Pets and animal companions we live with bring luck into our lives, for sure. But more than luck it is the love, companionship and loyalty that a pet companion offers that make us make us want to spend our lives with them.
There are so many superstitions—good luck, bad luck—that we have grown up with about the pets we know and love. I looked into my pet crystal ball and have come up with some of our popular pets and how they can attract luck for us in 2023. I see eight lucky pets.
Rabbits. So, are rabbit pets lucky in 2023? Ancient Saxons looked forward to seeing their ﬁrst rabbit after a long winter (which for us would be COVID years), because they believed that spotting a rabbit was a message of a lush and hopeful spring to come. And forget about the luck of a rabbit’s foot—just get a pet bunny and see how much owning one can make your home loving and fun.
Dogs. One of the most common stories I have heard is about the loyalty of dogs. During a few of my past interviews it was not uncommon to hear stories about how their loyal dog “took the place” of a human they sensed was in danger and died for him—saving their human’s life for another day.

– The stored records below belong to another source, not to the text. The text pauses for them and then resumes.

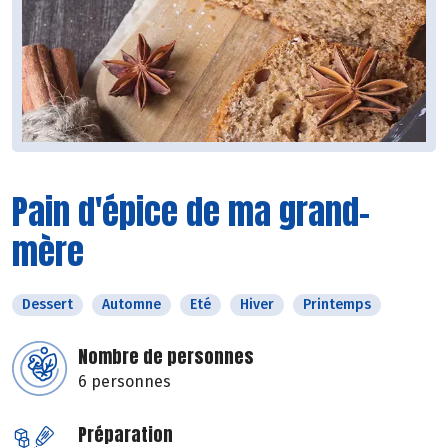
Pain d'épice de ma grand-
mère
Dessert
Automne
Eté
Hiver
Printemps
Nombre de personnes
6 personnes
Préparation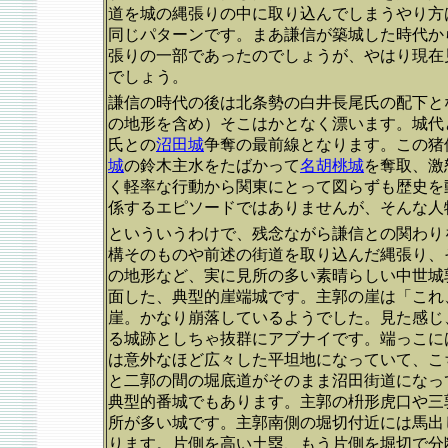
道を城の縄張りの中に取り込んでしまうやり方
同じパターンです。まあ謙信が築城した時代か
張りの一部であったのでしょうが、やはり現在
でしょう。
謙信の時代の後は北条勢の白井長尾氏の配下と
の地形を含め）そこはかとなく漂います。城代
氏との
沼田城
争奪の最前線となります。この猪
城
の鈴木主水をたばかって
名胡桃城
を奪取、激
く軽率な行動から関東にとって図らずも歴史を
係するエピソードではありませんが、そんな人
といういうわけで、残念ながら謙信との関わり
構そのものや前述の街道を取り込んだ縄張り、そ
の地形など、実に見所の多い素晴らしい中世城
面した、典型的崖端城です。主郭の崖は「これ
崖。かなり崩落しているようでした。見た感じ
る城跡としちゃ抜群にアブナイです。端っこに
は意外なほど広々した平坦地になっていて、こ
と二郭の間の堀底道がそのまま沼田街道になっ
典型的番城でもあります。主郭の枡形虎口や三
所が多い城です。主郭南側の堀切付近には馬出
ります。片側を高い土塁、もう片側を堀切で分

The ancient Egyptians, Greeks, Romans, and Celts all described the dog as a sacred guardian of the Otherworlds. For the Celts, dogs are also a representation of heroism. They are said to embody attributes such as courage, persistence, and virility. For the Chinese, dogs are a symbol of friendship, good luck, loyalty, obedience, and prosperity.
There is a belief that letting a stray dog into your house is said to bring good fortune. I believe that this is a good way to encourage adoption from animal shelters—shelter dogs bring all the luck.

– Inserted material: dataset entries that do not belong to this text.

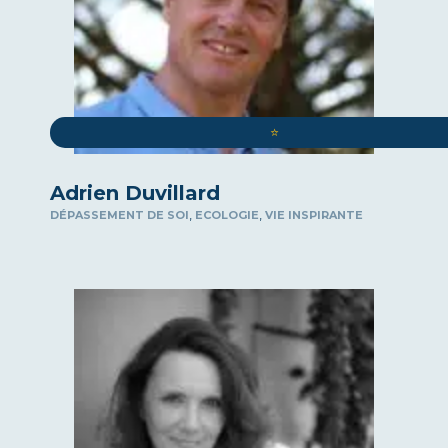
⭐️
Adrien Duvillard
,
,
DÉPASSEMENT DE SOI
ECOLOGIE
VIE INSPIRANTE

Turtles. The turtle is considered lucky in China because of their longevity. There, they are linked to hope and represent the wish for a long life. With their protective shells and charming demeanor, they are often considered symbols of tranquility.
Goldﬁsh. If you get along swimmingly with fish, you might just want to get one of these for your ﬁshbowl. Goldﬁsh are one of the eight sacred symbols of Buddha, representing fertility, abundance, and harmony. Ancient Greeks believed that goldﬁsh brought good luck to their marriages, while Egyptians brought these pets into their homes to add a touch of positivity to domestic life.

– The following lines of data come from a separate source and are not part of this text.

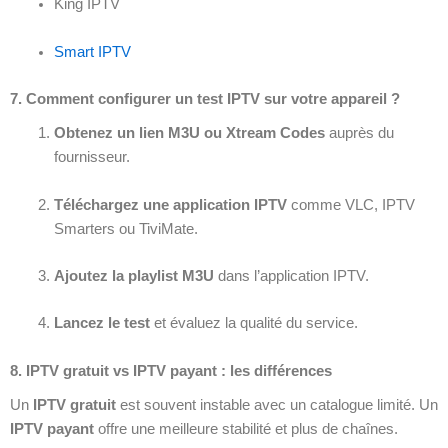
King IPTV
Smart IPTV
7. Comment configurer un test IPTV sur votre appareil ?
Obtenez un lien M3U ou Xtream Codes
auprès du
fournisseur.
Téléchargez une application IPTV
comme VLC, IPTV
Smarters ou TiviMate.
Ajoutez la playlist M3U
dans l’application IPTV.
Lancez le test
et évaluez la qualité du service.
8. IPTV gratuit vs IPTV payant : les différences
Un
IPTV gratuit
est souvent instable avec un catalogue limité. Un
IPTV payant
offre une meilleure stabilité et plus de chaînes.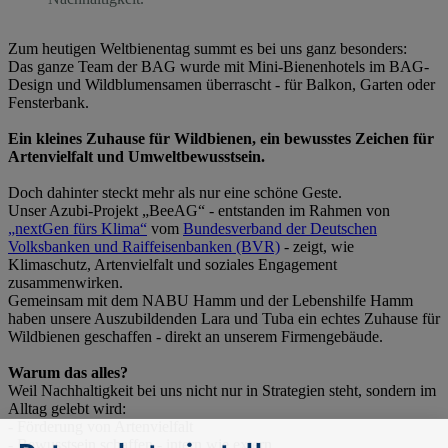
Zum heutigen Weltbienentag summt es bei uns ganz besonders:
Das ganze
Team der BAG
wurde mit Mini-Bienenhotels im BAG-
Design und Wildblumensamen überrascht - für Balkon, Garten oder
Fensterbank.
Ein kleines Zuhause für Wildbienen, ein bewusstes Zeichen für
Artenvielfalt und Umweltbewusstsein.
Doch dahinter steckt mehr als nur eine schöne Geste.
Unser Azubi-Projekt „BeeAG“ - entstanden im Rahmen von
„nextGen fürs Klima“
vom
Bundesverband der Deutschen
Volksbanken und Raiffeisenbanken (BVR)
- zeigt, wie
Klimaschutz, Artenvielfalt und soziales Engagement
zusammenwirken.
Gemeinsam mit dem NABU Hamm und der Lebenshilfe Hamm
haben unsere Auszubildenden
Lara
und
Tuba
ein echtes Zuhause für
Wildbienen geschaffen - direkt an unserem Firmengebäude.
Warum das alles?
Weil Nachhaltigkeit bei uns nicht nur in Strategien steht, sondern im
Alltag gelebt wird:
- Förderung von Artenvielfalt
- Bewusstsein schaffen - intern wie extern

If you want prosperity to enter your home, feng shui experts recommend having eight regular goldﬁsh and a single black one to block bad luck.
Cats. In many stores we are greeted by a Maneki-Neko, that beckoning cat that can be found at the front of many East Asian shops, particularly in Japan and China.
I visited the Gotokuji Temple, located in the Setagaya ward of Tokyo, a Buddhist temple that is said to be the birthplace of the Maneki-Neko, or “luck-inviting cat figurine.”
There are many folktales to explain why these little ﬁgurines came about, but all of them have one thing in common: the belief that cats bring good luck.
In Russia, blue cats were often thought lucky, while the Japanese and British prefer calicos and tortoiseshells (three-colored cats) as their lucky picks. Black cats are thought to be bad omens in the US, but are considered lucky in Britain, where a proverb even says, “Whenever the cat of the house is black, the lasses of lovers will have no lack.” In the south of France, black cats are called “matagots” or magicians, and owners who feed and take care of them well receive good luck.
Frogs. Is a frog to your liking? Frogs have long been considered good-luck symbols by many cultures that depend on rain for bountiful harvests. A frog can be a sign of good weather for planting and harvesting. These amphibians are seen as a symbol of fertility, transformation, and safe travel. This is why many Chinese shops have frog charms situated at the areas where they ring up their sales.
Arowana. This ﬁsh is known for its power in feng shui. It symbolizes good health, prosperity, happiness, wealth, and power. Collectors who spend millions believe that keeping Arowana ﬁsh drives away evil spirits and bad omens. The ﬁsh is said to bring positive energy in the form of wealth and ample opportunities to excel.
Whether your pet is considered lucky or not, I feel that life with pets is extremely lucky.